The three countries, which regained their independence as the Soviet bloc finally crumbled in 1991, hold an annual day of mourning every June 14 in memory of the victims.
The date marks the day in 1941 that some 10,000 Estonians, more than 15,000 Latvians and between 16,000 and 18,000 Lithuanians were herded onto cattle trains and shipped out to the far eastern reaches of the Soviet Union, where many of them died.
"The perpetrators took no notice of the age, health or gender of the deportees," Estonia's President Toomas Hendrik Ilves, Prime Minister Andrus Ansip and speaker of parliament Ene Ergma said in a joint statement.
"Words cannot express the despair felt by the people sent off towards an unknown destination, with nothing but ephemeral hope of surviving and returning to their homeland," they said.
"Let us not forget the price that the citizens of Estonia have paid for the freedom of our republic, and let us remember forever the sacrifices that our nation has had to make because of the freedom lost."
In neighbouring Latvia, President Valdis Zatlers laid flowers at the Freedom Monument in the centre of the capital Riga, and in a speech said the country must never forget the tragedy it had faced.
Similar mourning ceremonies were held in Lithuania.
In the summer of 1939, Moscow had cut a deal with Nazi Germany giving it a green light to take over the Baltic states and carve up Poland.
The mass deportations were meant to crush opposition -- both real and imagined -- to the rule of the Soviets, who had invaded the Baltic states on June 1940, 10 months after joining the Nazi attack on the Poles.

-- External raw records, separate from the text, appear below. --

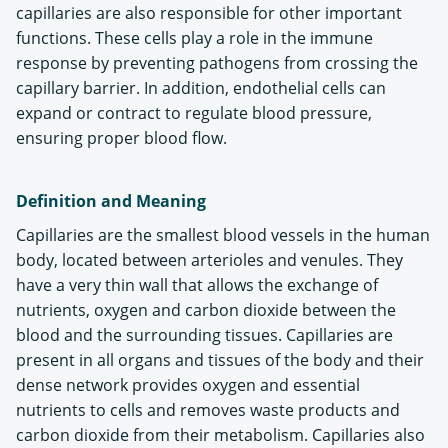
capillaries are also responsible for other important
functions. These cells play a role in the immune
response by preventing pathogens from crossing the
capillary barrier. In addition, endothelial cells can
expand or contract to regulate blood pressure,
ensuring proper blood flow.
Definition and Meaning
Capillaries are the smallest blood vessels in the human
body, located between arterioles and venules. They
have a very thin wall that allows the exchange of
nutrients, oxygen and carbon dioxide between the
blood and the surrounding tissues. Capillaries are
present in all organs and tissues of the body and their
dense network provides oxygen and essential
nutrients to cells and removes waste products and
carbon dioxide from their metabolism. Capillaries also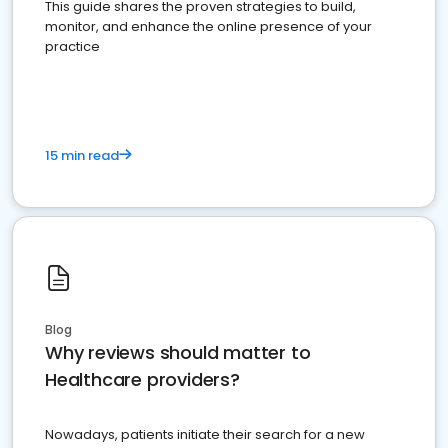
This guide shares the proven strategies to build,
monitor, and enhance the online presence of your
practice
15 min read
Blog
Why reviews should matter to
Healthcare providers?
Nowadays, patients initiate their search for a new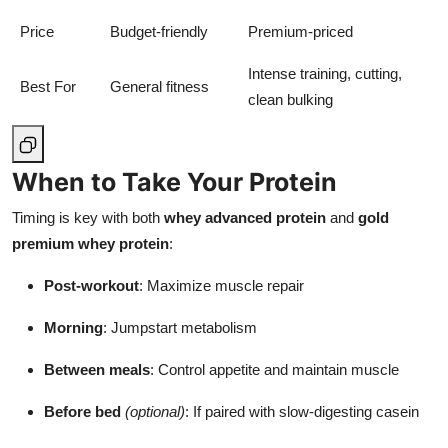
Price
Budget-friendly
Premium-priced
Intense training, cutting,
Best For
General fitness
clean bulking
When to Take Your Protein
Timing is key with both
whey advanced protein
and
gold
premium whey protein
:
Post-workout
: Maximize muscle repair
Morning
: Jumpstart metabolism
Between meals
: Control appetite and maintain muscle
Before bed
(optional)
: If paired with slow-digesting casein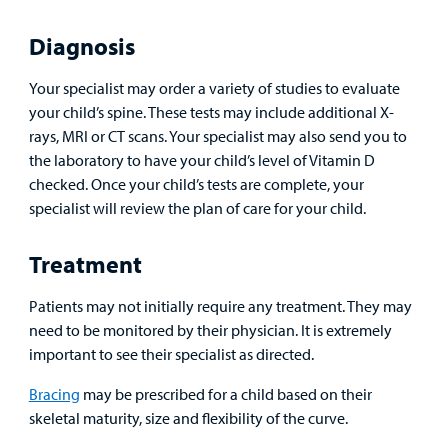
Patient
Diagnosis
Portal
Your specialist may order a variety of studies to evaluate
Billing
your child’s spine. These tests may include additional X-
rays, MRI or CT scans. Your specialist may also send you to
Careers
the laboratory to have your child’s level of Vitamin D
Employees
checked. Once your child’s tests are complete, your
specialist will review the plan of care for your child.
Treatment
Patients may not initially require any treatment. They may
need to be monitored by their physician. It is extremely
important to see their specialist as directed.
Bracing
may be prescribed for a child based on their
skeletal maturity, size and flexibility of the curve.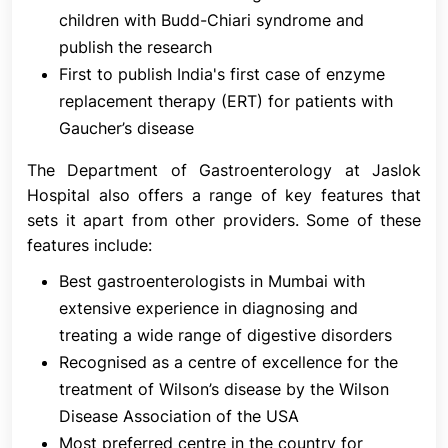
Gastroenterology and Hepatology.
children with Budd-Chiari syndrome and
publish the research
Services at the Department of Gastroenterology at
First to publish India's first case of enzyme
Jaslok Hospital & Research Centre
replacement therapy (ERT) for patients with
The infrastructure of the Department of
Gaucher’s disease
Gastroenterology at Jaslok Hospital & Research
Centre is designed to provide a safe, comfortable,
The Department of Gastroenterology at Jaslok
and efficient environment for patients and staff.
Hospital also offers a range of key features that
sets it apart from other providers. Some of these
The Department of Gastroenterology at Jaslok
features include:
Hospital & Research Centre offers a wide range of
procedures and services to diagnose and treat
Best gastroenterologists in Mumbai with
digestive disorders and is equipped with state of
extensive experience in diagnosing and
the art equipment
treating a wide range of digestive disorders
Highlights of the Services Provided
Recognised as a centre of excellence for the
treatment of Wilson’s disease by the Wilson
All diagnostic procedures, including:
Disease Association of the USA
OesophagoGastroDuodenoscopy (OGD)
Most preferred centre in the country for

Moscow's deportation drive was cut short when the Nazis turned on their erstwhile allies on June 22, 1941, pushing the Red Army out of the Baltic states as they invaded the Soviet Union.
In 1944, however, the Soviets ended the Nazis' own bloody occupation, and began a new wave of deportations lasting until the early 1950s.
When it ruled the Baltic states, Moscow also sent in hundreds of thousands of Russian-speaking settlers in an effort to tip the ethnic balance.
Since independence, relations have often been strained between Moscow and the Baltic states, which joined the European Union and NATO in 2004.
The disputes have been stoked by conflicting interpretations of the past, notably Moscow's refusal to recognise its five-decade rule as an occupation and the deportations as crimes against humanity.